En ce soir de décembre, Winter Camp Festival oblige, je me rends au concert de Samaris, à La Maison Folie Hospice d’Havré de Tourcoing. Ayant pris le tramway, en voulant éviter les inconvenus souterrains, j’arrive vers 19:15, bien en avance pour ne pas me retrouver face à une queue interminable.
Surprise l’endroit est désert, et ceux, même 15 minutes avant l’ouverture des portes, initialement prévue à 20h.
Seules quatre personnes attendent, irritées et grelottantes, aux portes de la salle. Tendant l’oreille, une langue inhabituelle me parvient. Et, jetant un coup d’oeil plus précis à cette petite troupe, et remarquant leur accoutrement atypique, je réalise que Samaris et son staff se trouvent à 10 mètres de moi, bataillant avec la porte que personne ne vient ouvrir.
Je reste figée sur place, me balançant d’un pied à l’autre. Et telle l’idéaliste que je suis, je les ai juste salué de loin, mais n’ai pas voulu perturber le mystère qu’ils m’inspirent encore à l’heure qu’il est. Je n’ai su me résoudre à briser la glace, habitée par l’impression absurde de me retrouver face à des OVNI, de part leur flegme islandais et l’idée que je me fais de leur façon d’appréhender le monde, qu’ils traduisent dans leur musique. Excuse irrecevable, je vous l’accorde, mais sur le moment, ce fut le cas.
Puis, ils s’éclipsèrent, et les premiers spectateurs arrivèrent, timing parfait pour qu’ils évitent ainsi un guet-apens de curieux mélomanes.
Quarantenaires habitués, jeunes curieux ou baroudeurs les ayant déjà vus dans leur fief, le public est particulièrement cosmopolite, mais nous ne sommes qu’une trentaine… Pour une salle qui doit faire la moitié du Grand Mix (salle tourquennoise qui, par ailleurs, sponsorisait ce Winter Camp Festival), l’ambiance est très intimiste, mais propice à un accueil tout à fait chaleureux.
La première partie du londonien Fyfe est brève, mais appréciable. Toutefois, aux antipodes de l’effet que Samaris fera sur nous tous : absolument mystique. Je pèse mes mots, sincèrement.
Comme je l’avais écrit, ce trio n’est constitué que de talents âgés d’à peine une vingtaine d’années. C’est absolument stupéfiant de voir l’atmosphère qu’ils créent à eux trois.

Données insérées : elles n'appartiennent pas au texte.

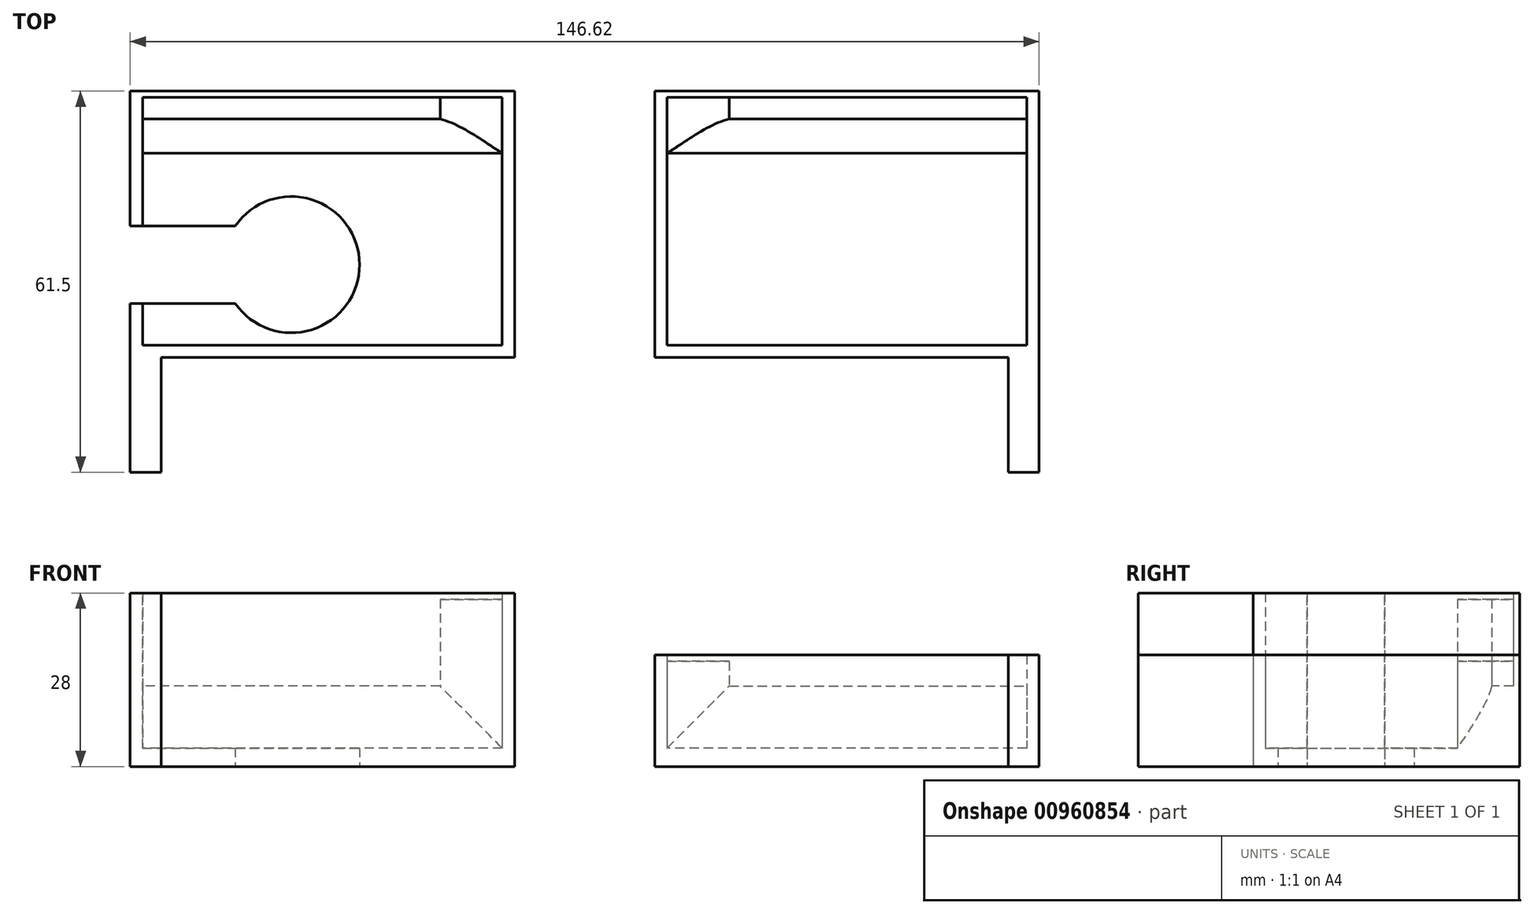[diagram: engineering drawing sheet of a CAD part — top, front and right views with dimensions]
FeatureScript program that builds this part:
annotation { "Feature Type Name" : "Feature", "Feature Type Description" : "" }
export const myFeature = defineFeature(function(context is Context, id is Id, definition is map)
    precondition{}
    {
        {
            var Q0;
            Q0=qCreatedBy(makeId("Top.planeOp"),FACE);
            var sketch = newSketch(context, id + "F0", { "sketchPlane" : qUnion([Q0])});
            skLineSegment(sketch, "E0.bottom", {"start": v(11.31, 34.26) * mm, "end": v(73.31, 34.26) * mm});
            skLineSegment(sketch, "E0.left", {"start": v(11.31, 34.26) * mm, "end": v(11.31, -8.74) * mm});
            skLineSegment(sketch, "E0.right", {"start": v(73.31, 34.26) * mm, "end": v(73.31, -8.74) * mm});
            skLineSegment(sketch, "E1", {"start": v(11.31, -8.74) * mm, "end": v(73.31, -8.74) * mm});
            skLineSegment(sketch, "E2.bottom", {"start": v(73.31, -8.74) * mm, "end": v(68.31, -8.74) * mm});
            skLineSegment(sketch, "E2.top", {"start": v(73.31, -27.24) * mm, "end": v(68.31, -27.24) * mm});
            skLineSegment(sketch, "E2.left", {"start": v(73.31, -8.74) * mm, "end": v(73.31, -27.24) * mm});
            skLineSegment(sketch, "E2.right", {"start": v(68.31, -8.74) * mm, "end": v(68.31, -27.24) * mm});
            skFitSpline(sketch, "E3", {"points": [v(68.31, -27.24) * mm, v(19.3, -23.74) * mm, v(11.31, -26.1) * mm], "startDerivative": vector(-136.82, 11.05) * mm, "endDerivative": vector(-34.36, -17.66) * mm});
            skFitSpline(sketch, "E4.0", {"points": [v(68.07, -30.23) * mm, v(56.66, -29.31) * mm, v(43.66, -28.17) * mm, v(32.2, -27.2) * mm, v(27.01, -26.83) * mm, v(23.77, -26.68) * mm, v(21.72, -26.65) * mm, v(20.28, -26.69) * mm, v(19.24, -26.75) * mm, v(18.29, -26.84) * mm, v(17.23, -27) * mm, v(15.98, -27.33) * mm, v(14.53, -27.87) * mm, v(13.35, -28.44) * mm, v(12.68, -28.78) * mm]});
            skLineSegment(sketch, "E5", {"start": v(73.31, -30.15) * mm, "end": v(73.31, -27.24) * mm});
            skLineSegment(sketch, "E6", {"start": v(13.28, -28.48) * mm, "end": v(11.31, -26.1) * mm});
            skLineSegment(sketch, "E7", {"start": v(66.53, -30.1) * mm, "end": v(73.31, -30.15) * mm});
            skSolve(sketch);
        }
        {
            var Q0;
            Q0 = qSketchRegion(id + "F0", true);
            extrude(context, id + "F1", {"entities" : qUnion([Q0]), "depth" : 3 * mm, "offsetDistance" : 25 * mm});
        }
        {
            var Q0;
            Q0=makeQuery(id+"F1.opExtrude","CAP_FACE",FACE,{"disambiguationData":[OSD([sQuery(id+"F0.wireOp",EDGE,"E0.bottom"),sQuery(id+"F0.wireOp",EDGE,"E0.left"),sQuery(id+"F0.wireOp",EDGE,"E0.right"),sQuery(id+"F0.wireOp",EDGE,"E1"),sQuery(id+"F0.wireOp",EDGE,"E2.left"),sQuery(id+"F0.wireOp",EDGE,"E2.right"),sQuery(id+"F0.wireOp",EDGE,"E3"),sQuery(id+"F0.wireOp",EDGE,"E4.0"),sQuery(id+"F0.wireOp",EDGE,"E5"),sQuery(id+"F0.wireOp",EDGE,"E6"),sQuery(id+"F0.wireOp",EDGE,"E7")])],"isStart":false});
            var sketch = newSketch(context, id + "F2", { "sketchPlane" : qUnion([Q0])});
            skLineSegment(sketch, "E8", {"start": v(11.31, 34.26) * mm, "end": v(11.31, -8.74) * mm});
            skLineSegment(sketch, "E9", {"start": v(11.31, -8.74) * mm, "end": v(73.31, -8.74) * mm});
            skLineSegment(sketch, "E10", {"start": v(73.31, -8.74) * mm, "end": v(73.31, 34.26) * mm});
            skLineSegment(sketch, "E11", {"start": v(73.31, 34.26) * mm, "end": v(11.31, 34.26) * mm});
            skLineSegment(sketch, "E12", {"start": v(13.31, -6.74) * mm, "end": v(13.31, 33.26) * mm});
            skLineSegment(sketch, "E13", {"start": v(13.31, 33.26) * mm, "end": v(71.31, 33.26) * mm});
            skLineSegment(sketch, "E14", {"start": v(71.31, 33.26) * mm, "end": v(71.31, -6.74) * mm});
            skLineSegment(sketch, "E15", {"start": v(71.31, -6.74) * mm, "end": v(13.31, -6.74) * mm});
            skSolve(sketch);
        }
        {
            var Q0;
            {var subQ3=sQuery(id+"F2.wireOp",EDGE,"E8");Q0=makeQuery(id+"F2.imprint","IMPRINT",FACE,{"disambiguationData":[TD([[makeQuery(id+"F2.imprint","IMPRINT",EDGE,{"derivedFrom":subQ3}),1.0]])]});}
            var Q1;
            {var subQ0=makeQuery(id+"F1.opExtrude","CAP_EDGE",EDGE,{"disambiguationData":[OSD([sQuery(id+"F0.wireOp",EDGE,"E2.right")])],"isStart":false});Q1=makeQuery(id+"F2.imprint","IMPRINT",FACE,{"disambiguationData":[TD([[makeQuery(id+"F2.imprint","IMPRINT",EDGE,{"derivedFrom":subQ0}),1.0]])]});}
            extrude(context, id + "F3", {"entities" : qUnion([Q0, Q1]), "operationType" : NewBodyOperationType.ADD, "depth" : 15 * mm, "offsetDistance" : 25 * mm});
        }
        {
            var Q0;
            Q0=makeQuery(id+"F3.opExtrude","SWEPT_FACE",FACE,{"disambiguationData":[OSD([sQuery(id+"F2.wireOp",EDGE,"E14")])]});
            var sketch = newSketch(context, id + "F4", { "sketchPlane" : qUnion([Q0])});
            skLineSegment(sketch, "E16", {"start": v(-33.26, 3) * mm, "end": v(-33.26, 13) * mm});
            skLineSegment(sketch, "E17", {"start": v(-33.26, 13) * mm, "end": v(-29.76, 13) * mm});
            skLineSegment(sketch, "E18", {"start": v(-24.26, 3) * mm, "end": v(-33.26, 3) * mm});
            skFitSpline(sketch, "E19", {"points": [v(-29.76, 13) * mm, v(-24.26, 3) * mm], "startDerivative": vector(2.23, -9.8) * mm, "endDerivative": vector(4.97, -8) * mm});
            skSolve(sketch);
        }
        {
            var Q0;
            Q0=makeQuery(id+"F4.imprint","IMPRINT",FACE,{"disambiguationData":[TD([[makeQuery(id+"F4.imprint","IMPRINT",EDGE,{"derivedFrom":sQuery(id+"F4.wireOp",EDGE,"E16")}),1.0]])]});
            extrude(context, id + "F5", {"entities" : qUnion([Q0]), "operationType" : NewBodyOperationType.ADD, "endBound" : BoundingType.UP_TO_NEXT, "depth" : 25 * mm, "offsetDistance" : 25 * mm});
        }
        {
            var Q0;
            Q0=makeQuery(id+"F1.opExtrude","CAP_FACE",FACE,{"disambiguationData":[OSD([sQuery(id+"F0.wireOp",EDGE,"E0.bottom"),sQuery(id+"F0.wireOp",EDGE,"E0.left"),sQuery(id+"F0.wireOp",EDGE,"E0.right"),sQuery(id+"F0.wireOp",EDGE,"E1"),sQuery(id+"F0.wireOp",EDGE,"E2.left"),sQuery(id+"F0.wireOp",EDGE,"E2.right"),sQuery(id+"F0.wireOp",EDGE,"E3"),sQuery(id+"F0.wireOp",EDGE,"E4.0"),sQuery(id+"F0.wireOp",EDGE,"E5"),sQuery(id+"F0.wireOp",EDGE,"E6"),sQuery(id+"F0.wireOp",EDGE,"E7")])],"isStart":false});
            var sketch = newSketch(context, id + "F6", { "sketchPlane" : qUnion([Q0])});
            skLineSegment(sketch, "E20", {"start": v(13.31, 33.26) * mm, "end": v(23.31, 33.26) * mm});
            skLineSegment(sketch, "E21", {"start": v(23.31, 33.26) * mm, "end": v(23.31, 29.76) * mm});
            skLineSegment(sketch, "E22", {"start": v(13.31, 24.26) * mm, "end": v(13.31, 33.26) * mm});
            skFitSpline(sketch, "E23", {"points": [v(23.31, 29.76) * mm, v(13.31, 24.26) * mm], "startDerivative": vector(-9.8, -2.23) * mm, "endDerivative": vector(-8, -4.97) * mm});
            skLineSegment(sketch, "E24.0", {"start": v(13.31, -6.74) * mm, "end": v(13.31, 24.26) * mm});
            skLineSegment(sketch, "E24.1", {"start": v(13.31, 33.26) * mm, "end": v(71.31, 33.26) * mm});
            skSolve(sketch);
        }
        {
            var Q0;
            Q0=makeQuery(id+"F6.imprint","IMPRINT",FACE,{"disambiguationData":[TD([[makeQuery(id+"F6.imprint","IMPRINT",EDGE,{"derivedFrom":sQuery(id+"F6.wireOp",EDGE,"E20")}),-1.0]])]});
            extrude(context, id + "F7", {"entities" : qUnion([Q0]), "operationType" : NewBodyOperationType.ADD, "depth" : 14 * mm, "offsetDistance" : 25 * mm});
        }
        {
            var Q0;
            Q0=makeQuery(id+"F1.opExtrude","SWEPT_BODY",BODY,{"disambiguationData":[OSD([sQuery(id+"F0.wireOp",EDGE,"E0.bottom"),sQuery(id+"F0.wireOp",EDGE,"E0.left"),sQuery(id+"F0.wireOp",EDGE,"E0.right"),sQuery(id+"F0.wireOp",EDGE,"E1"),sQuery(id+"F0.wireOp",EDGE,"E2.left"),sQuery(id+"F0.wireOp",EDGE,"E2.right"),sQuery(id+"F0.wireOp",EDGE,"E3"),sQuery(id+"F0.wireOp",EDGE,"E4.0"),sQuery(id+"F0.wireOp",EDGE,"E5"),sQuery(id+"F0.wireOp",EDGE,"E6"),sQuery(id+"F0.wireOp",EDGE,"E7")])]});
            var Q1;
            Q1=qCreatedBy(makeId("Right.planeOp"),FACE);
            mirror(context, id + "F8", {"entities" : qUnion([Q0]), "mirrorPlane" : qUnion([Q1])});
        }
        {
            var Q0;
            {Q0=qUnion([makeQuery(id+"F8.opPattern","COPY",FACE,{"derivedFrom":makeQuery(id+"F3.opExtrude","CAP_FACE",FACE,{"disambiguationData":[OSD([sQuery(id+"F0.wireOp",EDGE,"E0.right"),sQuery(id+"F0.wireOp",EDGE,"E2.left"),sQuery(id+"F0.wireOp",EDGE,"E2.right"),sQuery(id+"F0.wireOp",EDGE,"E3"),sQuery(id+"F0.wireOp",EDGE,"E4.0"),sQuery(id+"F0.wireOp",EDGE,"E5"),sQuery(id+"F0.wireOp",EDGE,"E6"),sQuery(id+"F0.wireOp",EDGE,"E7"),sQuery(id+"F2.wireOp",EDGE,"E8"),sQuery(id+"F2.wireOp",EDGE,"E9"),sQuery(id+"F2.wireOp",EDGE,"E10"),sQuery(id+"F2.wireOp",EDGE,"E11"),sQuery(id+"F2.wireOp",EDGE,"E12"),sQuery(id+"F2.wireOp",EDGE,"E13"),sQuery(id+"F2.wireOp",EDGE,"E14"),sQuery(id+"F2.wireOp",EDGE,"E15")])],"isStart":false}),"instanceName":"1"}),makeQuery(id+"F8.opPattern","COPY",FACE,{"derivedFrom":makeQuery(id+"F7.opExtrude","CAP_FACE",FACE,{"disambiguationData":[OSD([sQuery(id+"F6.wireOp",EDGE,"E20"),sQuery(id+"F6.wireOp",EDGE,"E21"),sQuery(id+"F6.wireOp",EDGE,"E22"),sQuery(id+"F6.wireOp",EDGE,"E23")])],"isStart":false}),"instanceName":"1"})]);}
            extrude(context, id + "F9", {"entities" : qUnion([Q0]), "operationType" : NewBodyOperationType.ADD, "depth" : 10 * mm, "offsetDistance" : 25 * mm});
        }
        {
            var Q0;
            Q0=makeQuery(id+"F8.opPattern","COPY",FACE,{"derivedFrom":makeQuery(id+"F1.opExtrude","CAP_FACE",FACE,{"disambiguationData":[OSD([sQuery(id+"F0.wireOp",EDGE,"E0.bottom"),sQuery(id+"F0.wireOp",EDGE,"E0.left"),sQuery(id+"F0.wireOp",EDGE,"E0.right"),sQuery(id+"F0.wireOp",EDGE,"E1"),sQuery(id+"F0.wireOp",EDGE,"E2.left"),sQuery(id+"F0.wireOp",EDGE,"E2.right"),sQuery(id+"F0.wireOp",EDGE,"E3"),sQuery(id+"F0.wireOp",EDGE,"E4.0"),sQuery(id+"F0.wireOp",EDGE,"E5"),sQuery(id+"F0.wireOp",EDGE,"E6"),sQuery(id+"F0.wireOp",EDGE,"E7")])],"isStart":true}),"instanceName":"1"});
            var sketch = newSketch(context, id + "F10", { "sketchPlane" : qUnion([Q0])});
            skCircle(sketch, "E25", {"center": v(-47.31, -6.26) * mm, "radius": 11 * mm});
            skLineSegment(sketch, "E26", {"start": v(-56.36, 0) * mm, "end": v(-73.31, 0) * mm});
            skLineSegment(sketch, "E27", {"start": v(-56.36, -12.5) * mm, "end": v(-73.31, -12.5) * mm});
            skLineSegment(sketch, "E28.0", {"start": v(-73.31, -34.26) * mm, "end": v(-73.31, 30.15) * mm});
            skLineSegment(sketch, "E29", {"start": v(-47.31, -6.26) * mm, "end": v(-73.31, -6.26) * mm, "construction": true});
            skSolve(sketch);
        }
        {
            var Q0;
            Q0 = qSketchRegion(id + "F10", true);
            extrude(context, id + "F11", {"entities" : qUnion([Q0]), "operationType" : NewBodyOperationType.REMOVE, "oppositeDirection" : true, "depth" : 28 * mm, "offsetDistance" : 25 * mm});
        }
    });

On discerne clairement le squelette de leur musique qui est guidé par la table de mixage branchée à l’ordinateur, que Þórður manipule, et dans lequel tous les morceaux sont déjà enregistrés. Mais ce qui fait la différence, c’est que même si cet élément est majeur, chaque acteur de cette presta est complémentaire au jeu de l’autre.
La clarinette d’Aslaug est la touche cosmique qui vient épurer les sonorités quelques peu chaotiques de ces mix, tandis que la voix de Jófríður vient les ponctuer, leur donner une note innocente, une sorte de trame ensorcelante.
Nous sentons au plus profond de nous-même que leur création est authentique.
La chanteuse est naturellement la représentante de cette authenticité à travers ses sautillements, ses élucubrations corporelles.. Ses mouvements sont tellement atypiques, que lorsque j’en parlais avec l’une des personnes que j’ai rencontré sur place, je n’ai pu m’empêcher de faire le rapprochement avec une courbe cardiaque.
Effectivement, ça parait flippant, vous visualisez peut-être Ian Curtis et ses crises d’épilepsies scéniques. Justement, non. Il se dégage une sorte d’innocente musicalité dans ses danses, elle vit leur musique, et c’est d’autant plus touchant lorsqu’elle essaye de mettre des mots en anglais sur la signification de leurs chansons : ode à la lune, fusion émotionnelle avec la nature… déclenchant l’hilarité de ses camarades.
Ils ont débuté leur live par Nótt, et l’ont clôturé sur Lísfíns Olgúsjór, Hrafnar. Ils mêlèrent les chansons de l’ancien comme du dernier album avec harmonie. Samaris sont indubitablement les enfants spirituels de Björk, Sigúr Rós… Trois elfes qui lient l’ère du temps et leurs sonorités électro avec le lyrisme de leur esprit profondément ancré dans leur culture islandaise.
Un passage nordiste furtif, mais dont nous sortons transformés d’une manière ou d’une autre.